• Assignment:
This exercise asks for a copy of each line in the records below with the word "Ломоносовский" in it.

• Entries provided:
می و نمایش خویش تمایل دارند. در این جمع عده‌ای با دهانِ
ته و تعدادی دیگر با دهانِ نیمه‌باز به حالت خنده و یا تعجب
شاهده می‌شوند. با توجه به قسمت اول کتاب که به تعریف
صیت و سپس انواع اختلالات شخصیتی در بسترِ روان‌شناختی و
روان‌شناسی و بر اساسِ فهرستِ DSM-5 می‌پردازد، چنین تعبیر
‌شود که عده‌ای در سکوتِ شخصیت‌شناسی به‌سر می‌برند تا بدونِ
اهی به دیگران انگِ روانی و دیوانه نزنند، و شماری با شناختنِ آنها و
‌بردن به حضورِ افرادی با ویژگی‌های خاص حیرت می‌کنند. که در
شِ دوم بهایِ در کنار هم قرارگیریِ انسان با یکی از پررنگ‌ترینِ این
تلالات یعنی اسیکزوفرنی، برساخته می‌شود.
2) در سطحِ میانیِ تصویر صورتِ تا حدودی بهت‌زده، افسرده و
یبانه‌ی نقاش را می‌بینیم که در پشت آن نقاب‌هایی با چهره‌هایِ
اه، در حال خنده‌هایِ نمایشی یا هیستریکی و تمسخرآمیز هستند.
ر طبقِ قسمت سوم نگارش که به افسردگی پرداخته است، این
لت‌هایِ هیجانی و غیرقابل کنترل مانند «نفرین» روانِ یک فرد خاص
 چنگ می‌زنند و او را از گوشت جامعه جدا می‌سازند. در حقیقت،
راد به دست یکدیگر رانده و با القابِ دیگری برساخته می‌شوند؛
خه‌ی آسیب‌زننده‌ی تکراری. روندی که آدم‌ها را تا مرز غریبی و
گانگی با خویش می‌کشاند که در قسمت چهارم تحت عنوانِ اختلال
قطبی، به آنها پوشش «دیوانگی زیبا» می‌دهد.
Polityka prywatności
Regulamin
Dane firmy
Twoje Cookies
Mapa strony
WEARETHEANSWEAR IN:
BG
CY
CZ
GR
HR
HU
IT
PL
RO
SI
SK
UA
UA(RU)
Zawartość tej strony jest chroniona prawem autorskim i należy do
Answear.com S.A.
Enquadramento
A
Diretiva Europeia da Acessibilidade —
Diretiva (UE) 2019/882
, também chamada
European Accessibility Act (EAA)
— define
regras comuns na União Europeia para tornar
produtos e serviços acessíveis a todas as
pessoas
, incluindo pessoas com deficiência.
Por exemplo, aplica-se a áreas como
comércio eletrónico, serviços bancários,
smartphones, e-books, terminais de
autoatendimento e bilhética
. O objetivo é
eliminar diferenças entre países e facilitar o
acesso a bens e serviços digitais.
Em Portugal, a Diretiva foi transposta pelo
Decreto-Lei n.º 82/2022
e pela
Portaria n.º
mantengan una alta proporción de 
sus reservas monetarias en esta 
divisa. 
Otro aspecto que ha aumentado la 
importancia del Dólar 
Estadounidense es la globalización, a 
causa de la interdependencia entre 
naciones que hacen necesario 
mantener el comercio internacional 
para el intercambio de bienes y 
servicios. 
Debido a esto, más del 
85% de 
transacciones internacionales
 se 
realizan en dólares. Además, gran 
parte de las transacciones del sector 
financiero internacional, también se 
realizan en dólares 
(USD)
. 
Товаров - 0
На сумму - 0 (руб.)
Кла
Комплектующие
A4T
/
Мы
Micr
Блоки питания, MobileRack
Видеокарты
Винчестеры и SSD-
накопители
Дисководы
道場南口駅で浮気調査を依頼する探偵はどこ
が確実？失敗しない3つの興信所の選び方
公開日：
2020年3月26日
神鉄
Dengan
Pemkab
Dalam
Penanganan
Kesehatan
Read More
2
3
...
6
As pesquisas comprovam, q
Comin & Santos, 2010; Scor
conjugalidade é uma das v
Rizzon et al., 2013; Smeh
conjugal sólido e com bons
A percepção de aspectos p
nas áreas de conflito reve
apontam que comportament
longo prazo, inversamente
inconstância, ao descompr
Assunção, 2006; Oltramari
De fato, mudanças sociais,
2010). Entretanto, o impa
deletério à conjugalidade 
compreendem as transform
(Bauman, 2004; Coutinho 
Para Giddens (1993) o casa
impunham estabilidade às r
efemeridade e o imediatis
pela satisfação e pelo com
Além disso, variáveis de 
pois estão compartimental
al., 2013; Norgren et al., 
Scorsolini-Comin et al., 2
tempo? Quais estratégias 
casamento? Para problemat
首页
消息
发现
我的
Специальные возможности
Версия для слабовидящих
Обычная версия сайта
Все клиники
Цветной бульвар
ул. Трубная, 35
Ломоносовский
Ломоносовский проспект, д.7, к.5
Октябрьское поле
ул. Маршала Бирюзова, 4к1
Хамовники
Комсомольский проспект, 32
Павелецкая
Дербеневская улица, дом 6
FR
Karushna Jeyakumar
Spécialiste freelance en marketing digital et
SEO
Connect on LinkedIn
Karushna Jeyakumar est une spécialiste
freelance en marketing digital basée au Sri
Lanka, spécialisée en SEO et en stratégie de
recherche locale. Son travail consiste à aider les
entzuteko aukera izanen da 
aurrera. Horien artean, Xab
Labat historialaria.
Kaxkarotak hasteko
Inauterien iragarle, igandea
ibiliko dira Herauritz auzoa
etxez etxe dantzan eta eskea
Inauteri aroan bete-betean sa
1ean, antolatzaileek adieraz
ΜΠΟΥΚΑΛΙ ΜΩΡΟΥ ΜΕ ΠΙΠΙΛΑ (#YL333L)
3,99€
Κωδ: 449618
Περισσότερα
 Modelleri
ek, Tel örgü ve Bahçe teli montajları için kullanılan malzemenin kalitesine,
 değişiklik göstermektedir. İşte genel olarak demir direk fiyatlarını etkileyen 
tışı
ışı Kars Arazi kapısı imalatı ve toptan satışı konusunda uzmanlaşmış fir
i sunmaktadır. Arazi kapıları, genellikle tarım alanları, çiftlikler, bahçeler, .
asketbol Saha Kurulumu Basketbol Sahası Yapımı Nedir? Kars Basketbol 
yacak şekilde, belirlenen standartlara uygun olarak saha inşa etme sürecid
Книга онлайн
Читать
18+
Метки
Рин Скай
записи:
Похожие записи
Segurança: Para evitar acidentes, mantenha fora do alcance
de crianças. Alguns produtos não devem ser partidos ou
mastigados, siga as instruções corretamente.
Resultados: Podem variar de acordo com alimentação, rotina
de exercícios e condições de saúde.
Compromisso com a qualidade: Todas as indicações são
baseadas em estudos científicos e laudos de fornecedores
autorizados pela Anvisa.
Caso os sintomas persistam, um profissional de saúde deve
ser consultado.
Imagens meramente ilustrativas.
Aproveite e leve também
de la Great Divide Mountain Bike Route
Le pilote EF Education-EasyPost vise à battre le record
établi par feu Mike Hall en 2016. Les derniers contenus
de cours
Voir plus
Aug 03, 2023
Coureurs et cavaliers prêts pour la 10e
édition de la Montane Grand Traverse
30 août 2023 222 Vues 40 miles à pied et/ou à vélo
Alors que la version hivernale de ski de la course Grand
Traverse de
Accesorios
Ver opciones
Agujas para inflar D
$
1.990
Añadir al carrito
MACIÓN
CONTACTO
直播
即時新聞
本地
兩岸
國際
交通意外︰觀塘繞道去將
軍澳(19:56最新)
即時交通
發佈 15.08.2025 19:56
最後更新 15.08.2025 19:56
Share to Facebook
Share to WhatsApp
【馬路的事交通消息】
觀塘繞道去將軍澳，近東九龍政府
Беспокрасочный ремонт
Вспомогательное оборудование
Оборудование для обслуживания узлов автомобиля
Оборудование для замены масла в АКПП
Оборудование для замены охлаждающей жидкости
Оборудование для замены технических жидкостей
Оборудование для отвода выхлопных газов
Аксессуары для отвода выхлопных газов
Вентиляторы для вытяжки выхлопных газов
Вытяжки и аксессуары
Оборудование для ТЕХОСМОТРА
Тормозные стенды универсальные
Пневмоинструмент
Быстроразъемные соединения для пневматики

• Problem solution:
Ломоносовский
Ломоносовский проспект, д.7, к.5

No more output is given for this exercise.